[Stored data]
---
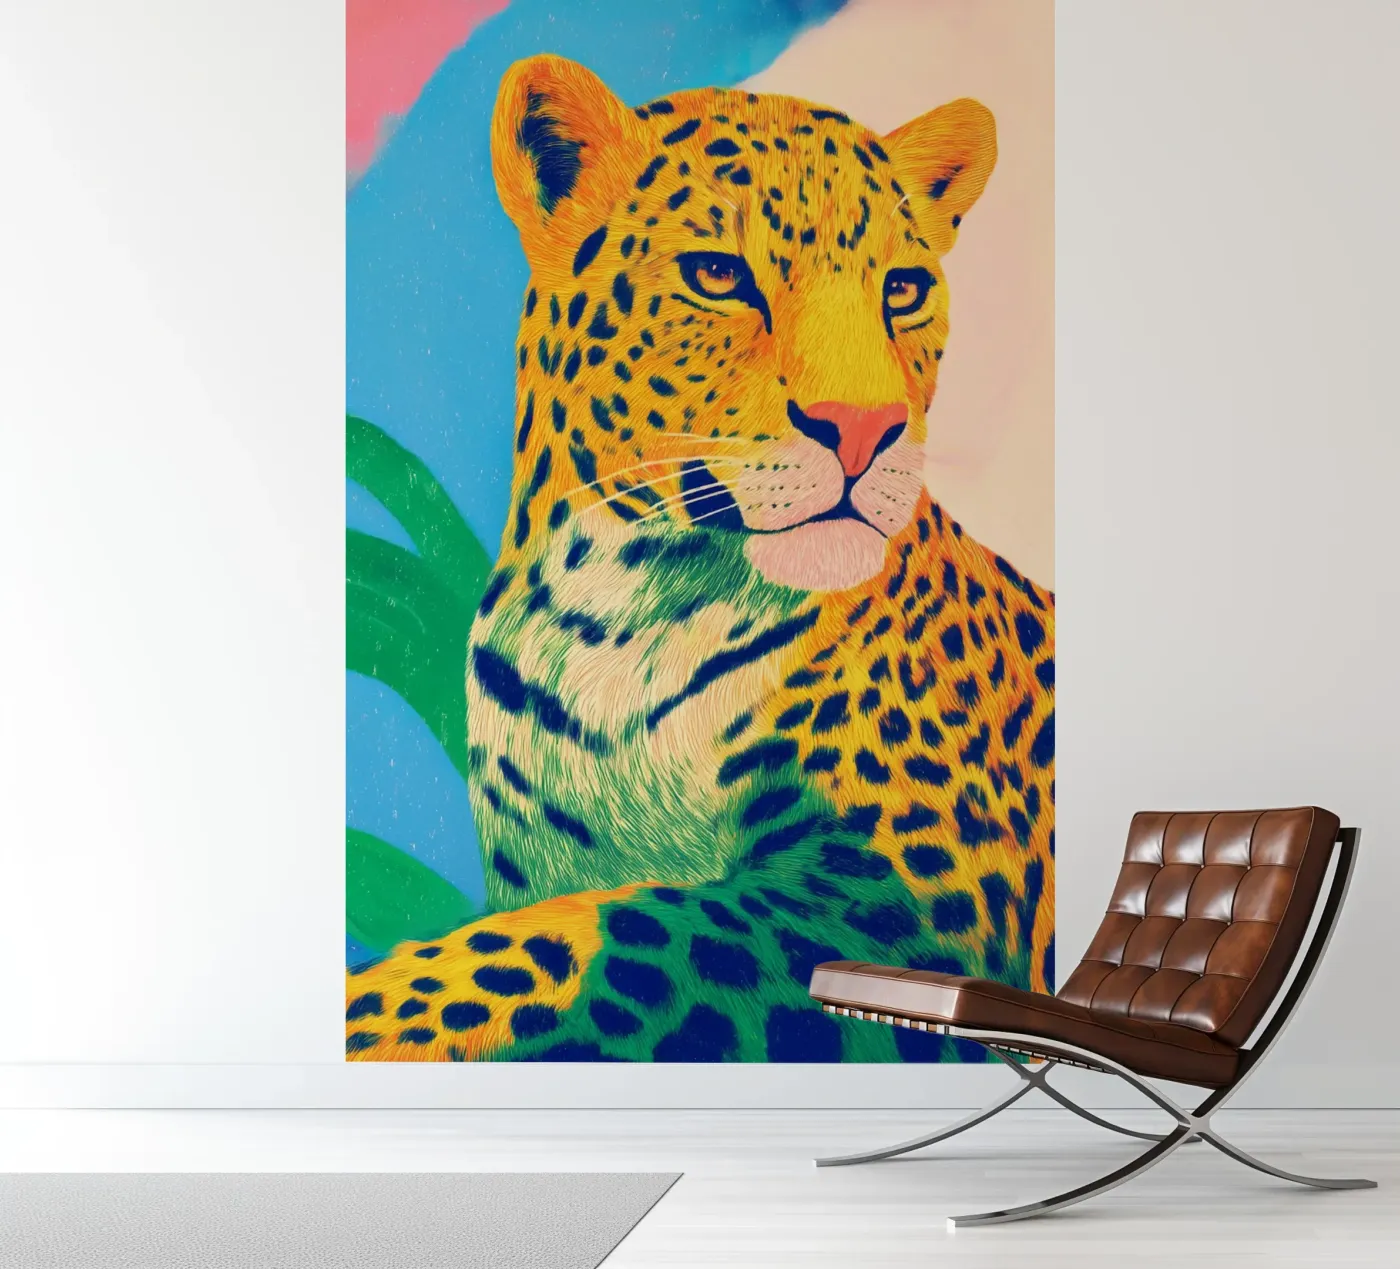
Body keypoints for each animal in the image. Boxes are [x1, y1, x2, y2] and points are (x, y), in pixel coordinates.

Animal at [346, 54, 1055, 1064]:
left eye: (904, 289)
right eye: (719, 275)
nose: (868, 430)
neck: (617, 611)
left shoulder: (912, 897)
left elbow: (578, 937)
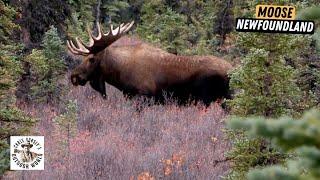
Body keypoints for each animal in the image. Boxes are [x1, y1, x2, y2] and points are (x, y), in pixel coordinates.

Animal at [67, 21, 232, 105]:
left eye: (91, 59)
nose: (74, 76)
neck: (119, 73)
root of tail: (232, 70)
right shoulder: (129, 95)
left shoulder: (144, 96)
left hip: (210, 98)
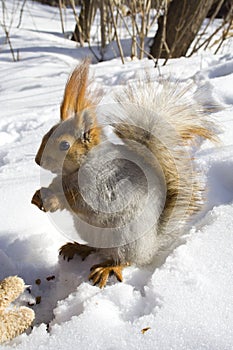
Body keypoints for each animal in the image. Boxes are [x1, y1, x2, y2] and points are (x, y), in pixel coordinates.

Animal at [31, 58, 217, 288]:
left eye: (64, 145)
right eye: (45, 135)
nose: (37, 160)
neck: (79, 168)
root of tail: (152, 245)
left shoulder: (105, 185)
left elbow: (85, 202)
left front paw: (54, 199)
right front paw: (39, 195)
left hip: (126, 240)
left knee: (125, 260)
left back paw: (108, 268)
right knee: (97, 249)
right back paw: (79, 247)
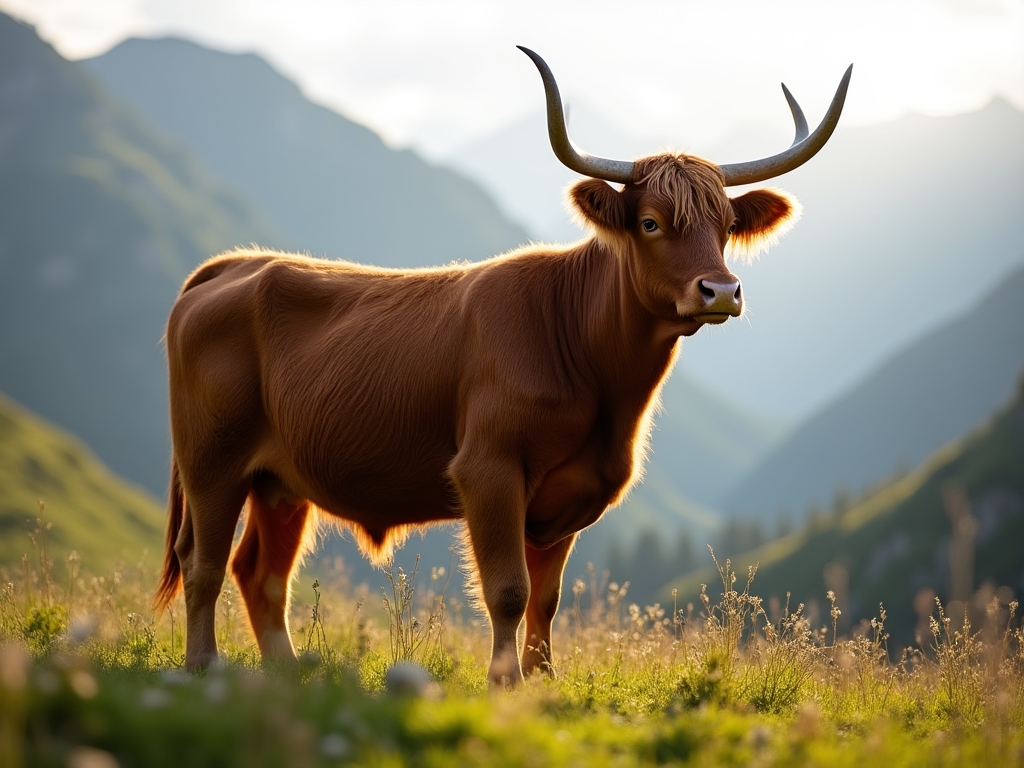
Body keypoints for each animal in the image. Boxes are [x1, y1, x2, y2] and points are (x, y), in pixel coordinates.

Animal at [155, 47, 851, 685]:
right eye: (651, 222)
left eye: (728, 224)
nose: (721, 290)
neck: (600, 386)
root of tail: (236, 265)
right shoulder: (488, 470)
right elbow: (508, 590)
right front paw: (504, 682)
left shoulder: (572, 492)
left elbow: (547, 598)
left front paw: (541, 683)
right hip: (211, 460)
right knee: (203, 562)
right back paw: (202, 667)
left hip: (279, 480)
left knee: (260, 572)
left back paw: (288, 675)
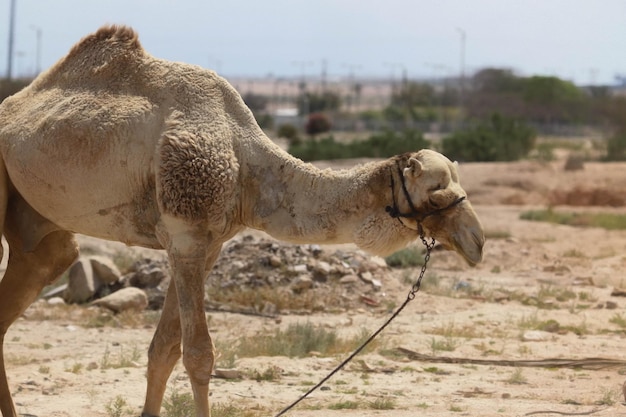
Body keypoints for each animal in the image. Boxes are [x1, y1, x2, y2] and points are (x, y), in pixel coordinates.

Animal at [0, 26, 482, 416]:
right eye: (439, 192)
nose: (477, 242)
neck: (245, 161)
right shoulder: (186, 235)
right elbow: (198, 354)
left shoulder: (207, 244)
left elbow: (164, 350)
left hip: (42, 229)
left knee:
---
## What you are asked to do
Among the entries above, find the line with "left shoulder: (912, 897)" and repeat exactly from there through the line with "right hip: (211, 460)", leaving out the pictures.

## Response below
left shoulder: (912, 897)
left elbow: (578, 937)
Body keypoints for each animal in the image. Boxes are [x1, y1, x2, y2] and points are (x, y), in pixel coordinates.

Animal at [67, 21, 232, 105]:
left eye: (91, 59)
nose: (74, 76)
neck: (119, 73)
root of tail: (232, 70)
right shoulder: (129, 95)
left shoulder: (144, 96)
left hip: (210, 98)
Body keypoints for each animal in the image. Boxes are [x1, y1, x2, y2] and points are (x, y), in pixel coordinates.

Animal at [31, 58, 217, 288]:
left eye: (64, 145)
right eye: (45, 135)
nose: (37, 160)
neck: (79, 168)
root of tail: (152, 245)
left shoulder: (105, 185)
left elbow: (85, 202)
left front paw: (54, 199)
right front paw: (39, 195)
left hip: (126, 240)
left knee: (125, 260)
left back paw: (108, 268)
right knee: (97, 249)
right back paw: (79, 247)
Body keypoints for each animal in the image. Boxes are [x1, y1, x2, y2] and points are (x, y), in pixel coordinates.

Animal at [155, 47, 851, 685]:
right eye: (651, 222)
left eye: (728, 224)
nose: (721, 290)
neck: (600, 386)
root of tail: (236, 265)
right shoulder: (488, 470)
right elbow: (508, 590)
right front paw: (504, 682)
left shoulder: (572, 492)
left elbow: (547, 598)
left front paw: (541, 683)
right hip: (211, 460)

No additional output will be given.